**SELECTED EXCERPT**
────────────────
Smart companies like the management gurus McKinsey know that there is a value in women in the boardroom quite apart from the self-evident demand of democratic politics for fair representation. Women bring different experiences, perspectives and style. They broaden the collective understanding, and they challenge group thinking. If all of this sounds like a rather sensible way of running a government, in particular at a time of potentially catastrophic economic and social pressures, it plainly doesn't to Cameron.

The way women have come out of what is probably the only reshuffle of substance in this parliament demonstrates beyond doubt that the brief Cameron dalliance with a different way of doing politics is over. The word around Westminster is that the duopoly – Cameron and his chancellor George Osborne – decided they needed to spread the burden: that is, they wanted more big hitters around them, men with loud voices who'd see off the opposition in the Commons without straining their vocal cords, and then go out and stand up to Jeremy Paxman and Adam Boulton in the TV studios at night. This is politics as conflict, and it is a potentially disastrous way to go.

Less than a year ago, Downing Street was sounding deeply worried about the collapse in support among female voters. The graph mirrored the progress of welfare cuts and the sharp rise in female unemployment. It was reported that an analyst was to be brought in to advise on women-friendly policies, and women MPs were to be asked to approve initiatives. But it was all window dressing.

Having women in this cabinet may only make a difference to policy at the margins: they are, after all, Conservative politicians, and the capacity of any minister running his or her own department to be well-enough briefed on another department's agenda to argue effectively on the details is severely limited. But the different experiences women bring to such discussions, as companies increasingly confirm, can strengthen and steady decision making.
────────────────
**MATERIAL SUPPLIED**

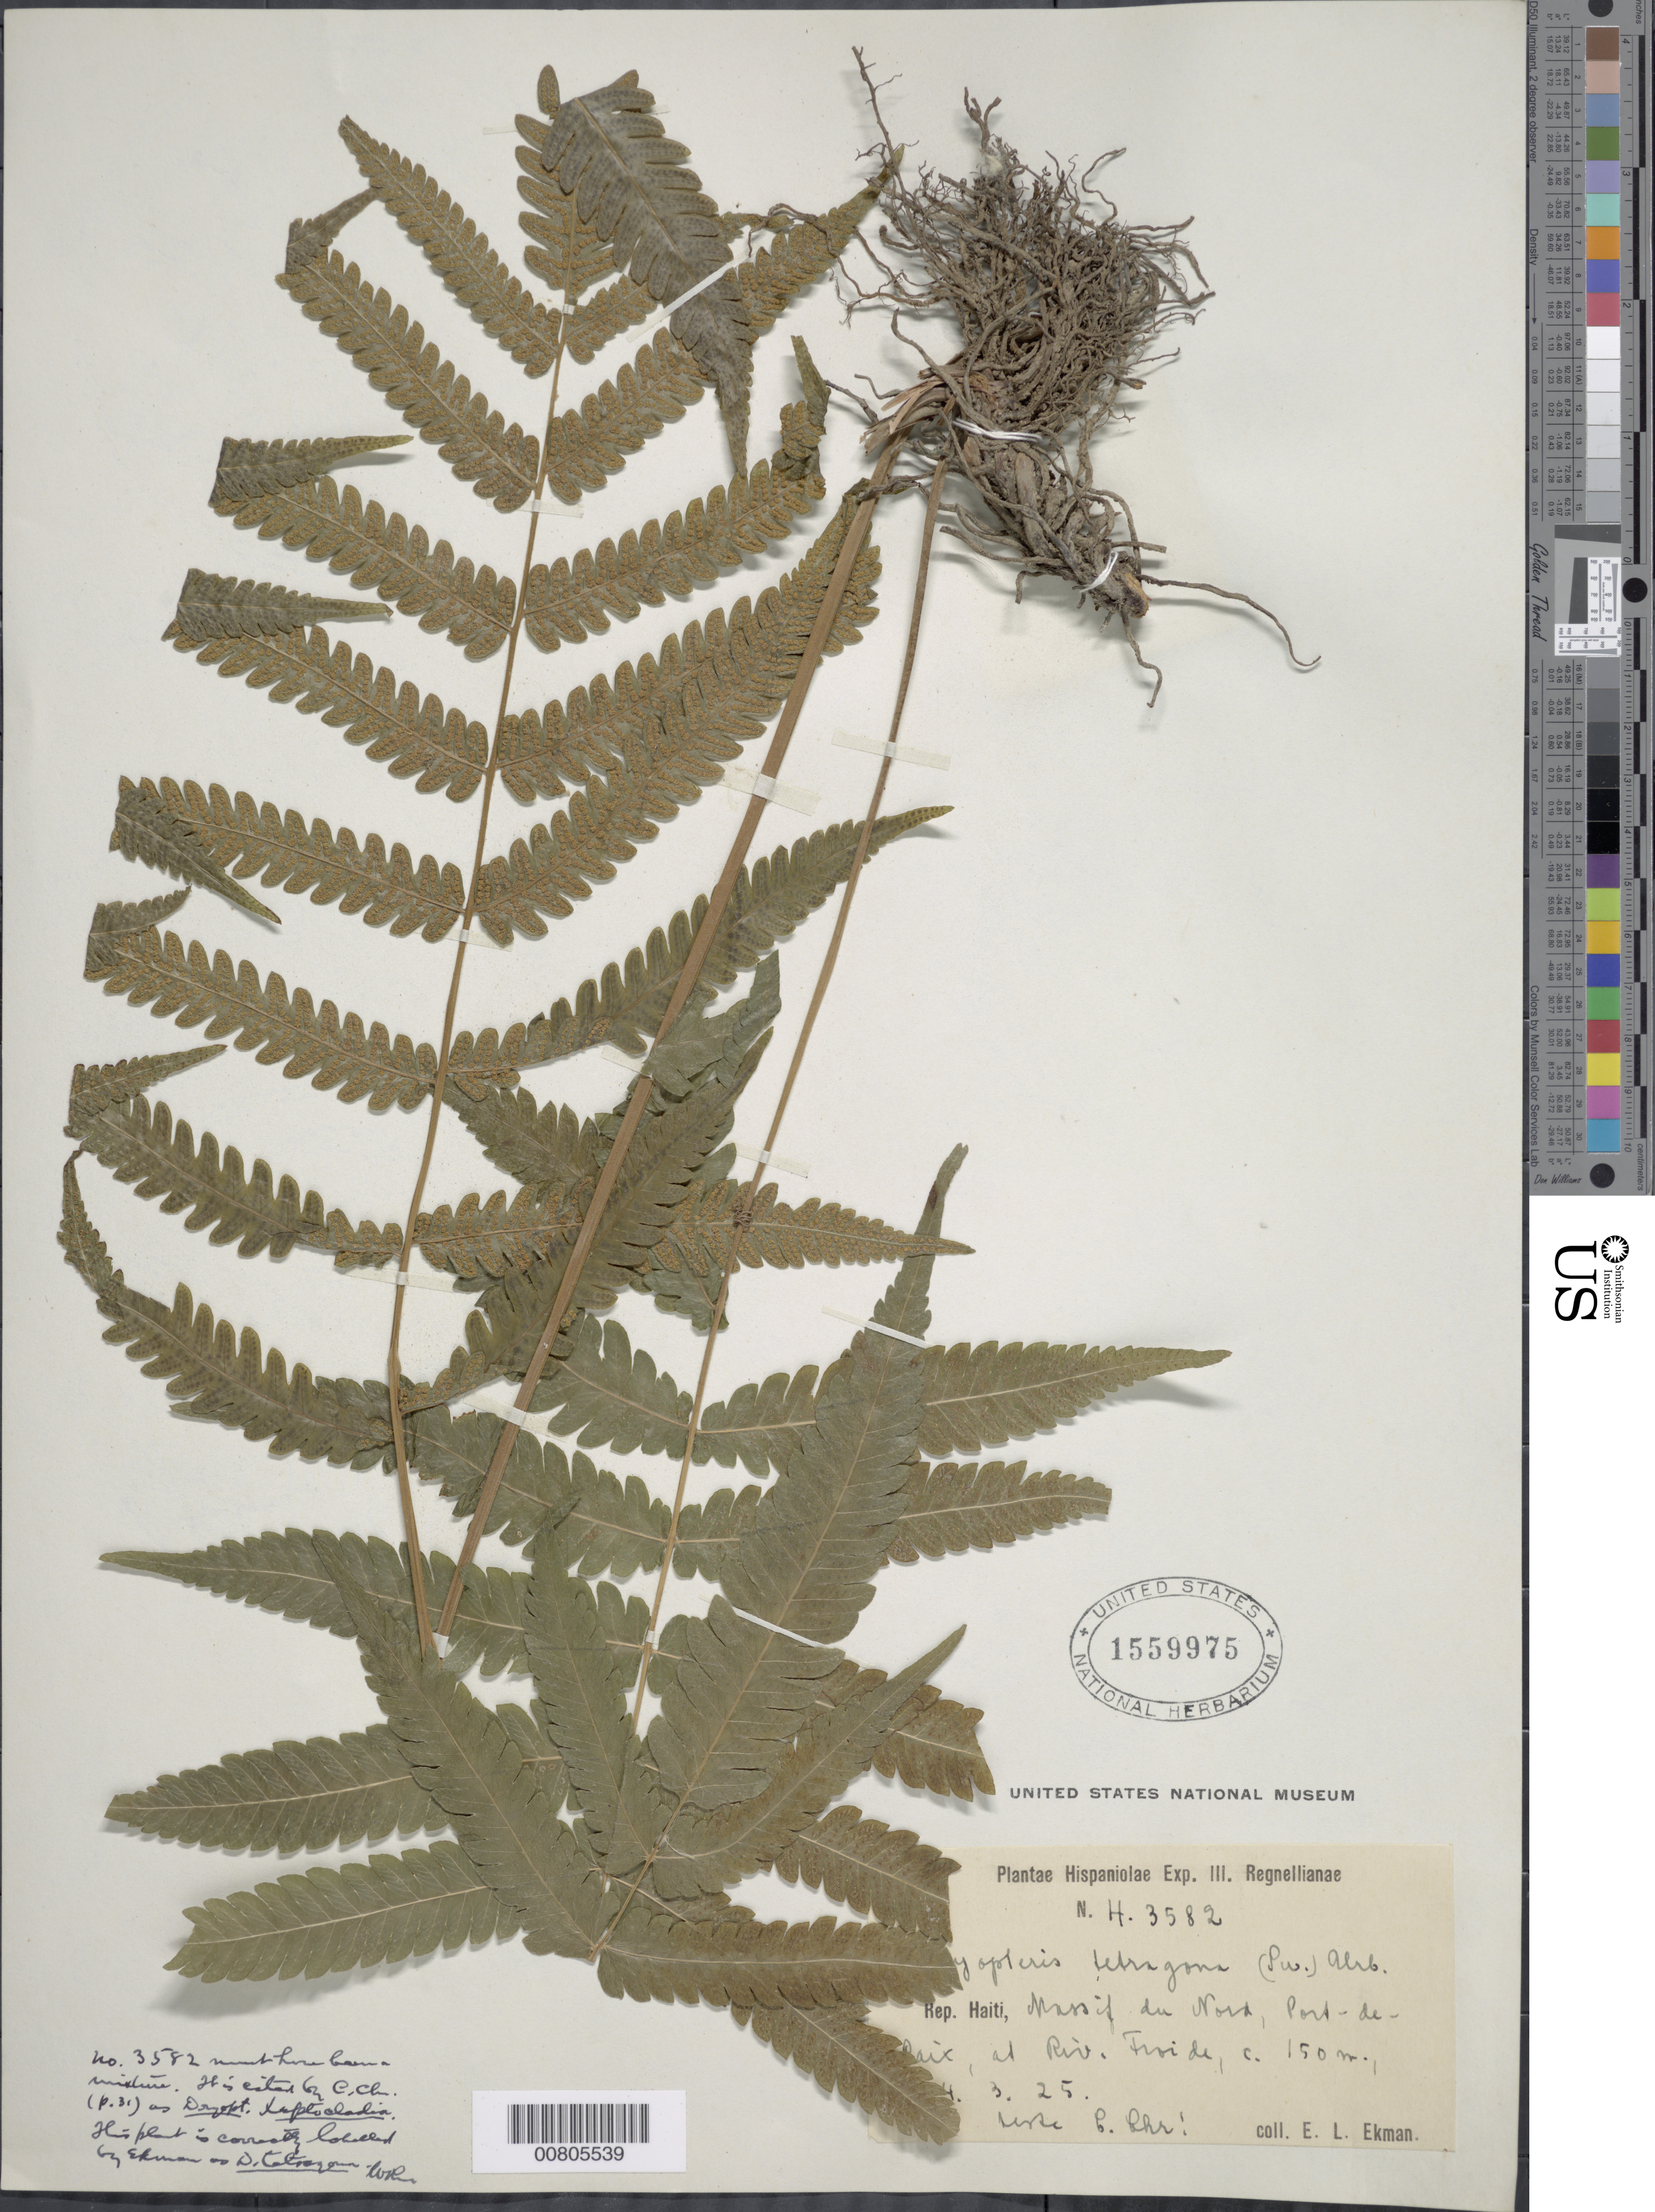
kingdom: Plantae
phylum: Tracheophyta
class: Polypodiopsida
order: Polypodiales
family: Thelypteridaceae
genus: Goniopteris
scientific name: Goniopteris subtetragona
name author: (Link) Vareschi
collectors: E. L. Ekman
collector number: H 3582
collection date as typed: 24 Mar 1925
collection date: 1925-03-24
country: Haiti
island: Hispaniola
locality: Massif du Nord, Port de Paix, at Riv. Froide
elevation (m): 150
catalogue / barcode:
────────────────
**EXERCISE TASK 1**
In the article on women in Cameron's cabinet, swap "big hitters" for "heavyweights" and write out everything from "The way women" down to "disastrous way to go.".
**EXERCISE TASK 2**
Write the next part of the article on women in Cameron's cabinet, picking up after its final sentence.
The records come from a separate source.

**WRITTEN REPLY 1**
The way women have come out of what is probably the only reshuffle of substance in this parliament demonstrates beyond doubt that the brief Cameron dalliance with a different way of doing politics is over. The word around Westminster is that the duopoly – Cameron and his chancellor George Osborne – decided they needed to spread the burden: that is, they wanted more heavyweights around them, men with loud voices who'd see off the opposition in the Commons without straining their vocal cords, and then go out and stand up to Jeremy Paxman and Adam Boulton in the TV studios at night. This is politics as conflict, and it is a potentially disastrous way to go.

**WRITTEN REPLY 2**
The irony is that few Tory women will be complaining about the reshuffle and the reneging on a commitment to have a cabinet that is a third female by the next election. They argue that targets reduce women to a single dimension. They bitterly resent looking like the beneficiaries of tokenism. They are right: it is time commentators talked in terms of reducing the number of incompetent men, the ones in government because they are close to a defeated leadership candidate or because they represent one of the wilder factions of the Conservative party's broad church. Yes, men are tokens too. That's what representative democracy is about.

David Cameron knows that. That's why, in order to overhaul the party image, he instituted the A list and used it to bring in to parliament young, able people, often women, sometimes black and minority ethnic, people the white, elderly constituency parties wouldn't consider (which is why the smart and feisty Sayeeda Warsi was a brave but doomed appointment as party chair). Some of these will get their toes on the rungs of power in the next 24 hours as the junior ministerial roles are filled. But the lurch back to traditional big willy politics that the reshuffle augurs may send more of them back out into the real world. And it won't reassure a single female voter either.